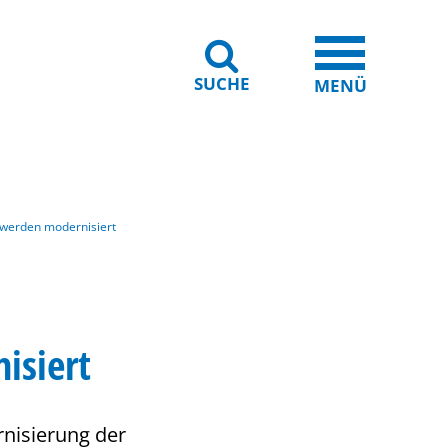
SUCHE
iheit
Leichte Sprache
MENÜ
 werden modernisiert
isiert
nisierung der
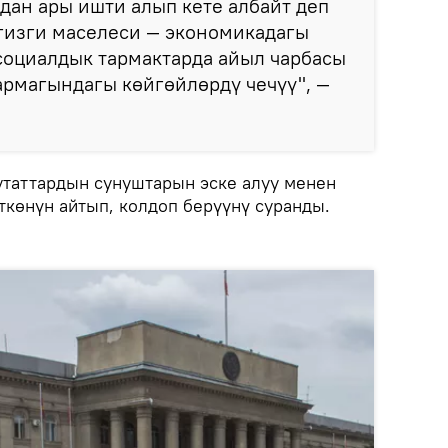
ндан ары ишти алып кете албайт деп
гизги маселеси — экономикадагы
 социалдык тармактарда айыл чарбасы
армагындагы көйгөйлөрдү чечүү", —
таттардын сунуштарын эске алуу менен
ткөнүн айтып, колдоп берүүнү суранды.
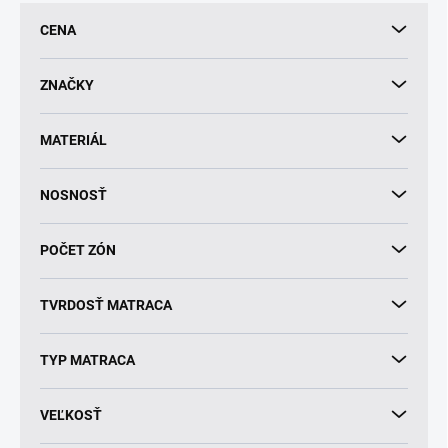
p
CENA
r
o
d
ZNAČKY
u
k
MATERIÁL
t
o
v
NOSNOSŤ
POČET ZÓN
TVRDOSŤ MATRACA
TYP MATRACA
VEĽKOSŤ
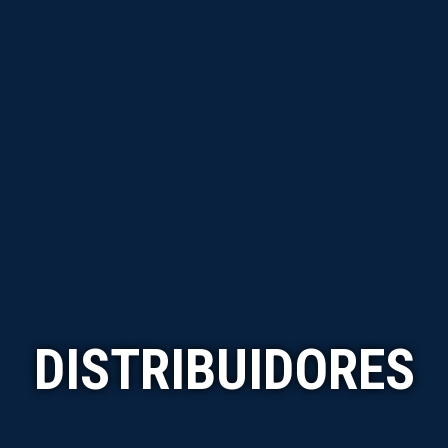
DISTRIBUIDORES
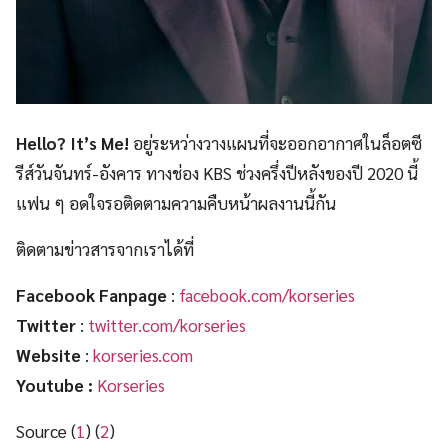
Hello? It’s Me!
อยู่ระหว่างวางแผนที่จะออกอากาศในล็อตซี
รีส์วันจันทร์-อังคาร ทางช่อง KBS ช่วงครึ่งปีหลังของปี 2020 นี้
แฟน ๆ อดใจรอติดตามความคืบหน้าผลงานนี้กัน
ติดตามข่าวสารจากเราได้ที่
Facebook Fanpage
:
facebook.com/korseries
Twitter
:
twitter.com/korseries
Website
:
korseries.com
Youtube :
Korseries
Source (
1
) (
2
)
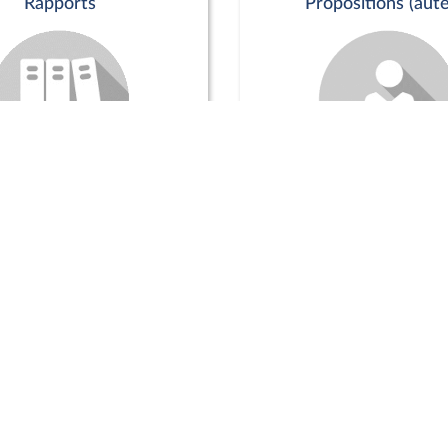
Rapports
Propositions (aute
Commission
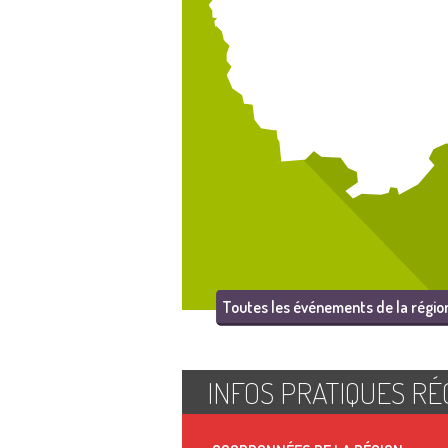
Toutes les événements de la régio
INFOS PRATIQUES RÉ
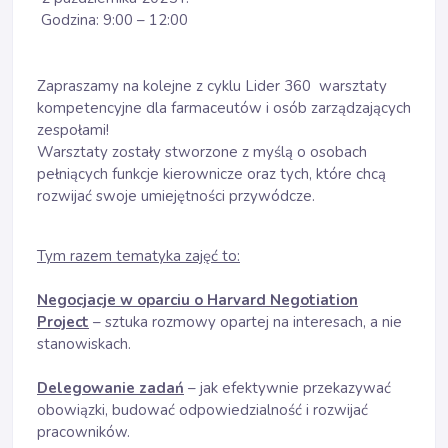
Godzina: 9:00 – 12:00
Zapraszamy na kolejne z cyklu Lider 360 warsztaty
kompetencyjne dla farmaceutów i osób zarządzających
zespołami!
Warsztaty zostały stworzone z myślą o osobach
pełniących funkcje kierownicze oraz tych, które chcą
rozwijać swoje umiejętności przywódcze.
Tym razem tematyka zajęć to:
Negocjacje w oparciu o Harvard Negotiation
Project
– sztuka rozmowy opartej na interesach, a nie
stanowiskach.
Delegowanie zadań
– jak efektywnie przekazywać
obowiązki, budować odpowiedzialność i rozwijać
pracowników.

| Exercise objective |
Retype all of the text in the data above line for line, with each character unchanged. Leave the pictures out of your answer.

| Solution below |
SUCHE
iheit
Leichte Sprache
MENÜ
 werden modernisiert
isiert
nisierung der
ндан ары ишти алып кете албайт деп
гизги маселеси — экономикадагы
 социалдык тармактарда айыл чарбасы
армагындагы көйгөйлөрдү чечүү", —
таттардын сунуштарын эске алуу менен
ткөнүн айтып, колдоп берүүнү суранды.
p
CENA
r
o
d
ZNAČKY
u
k
MATERIÁL
t
o
v
NOSNOSŤ
POČET ZÓN
TVRDOSŤ MATRACA
TYP MATRACA
VEĽKOSŤ
DISTRIBUIDORES
Hello? It’s Me!
อยู่ระหว่างวางแผนที่จะออกอากาศในล็อตซี
รีส์วันจันทร์-อังคาร ทางช่อง KBS ช่วงครึ่งปีหลังของปี 2020 นี้
แฟน ๆ อดใจรอติดตามความคืบหน้าผลงานนี้กัน
ติดตามข่าวสารจากเราได้ที่
Facebook Fanpage
:
facebook.com/korseries
Twitter
:
twitter.com/korseries
Website
:
korseries.com
Youtube :
Korseries
Source (
1
) (
2
)
Rapports
Propositions (aute
Commission
Toutes les événements de la régio
INFOS PRATIQUES RÉ
Godzina: 9:00 – 12:00
Zapraszamy na kolejne z cyklu Lider 360 warsztaty
kompetencyjne dla farmaceutów i osób zarządzających
zespołami!
Warsztaty zostały stworzone z myślą o osobach
pełniących funkcje kierownicze oraz tych, które chcą
rozwijać swoje umiejętności przywódcze.
Tym razem tematyka zajęć to:
Negocjacje w oparciu o Harvard Negotiation
Project
– sztuka rozmowy opartej na interesach, a nie
stanowiskach.
Delegowanie zadań
– jak efektywnie przekazywać
obowiązki, budować odpowiedzialność i rozwijać
pracowników.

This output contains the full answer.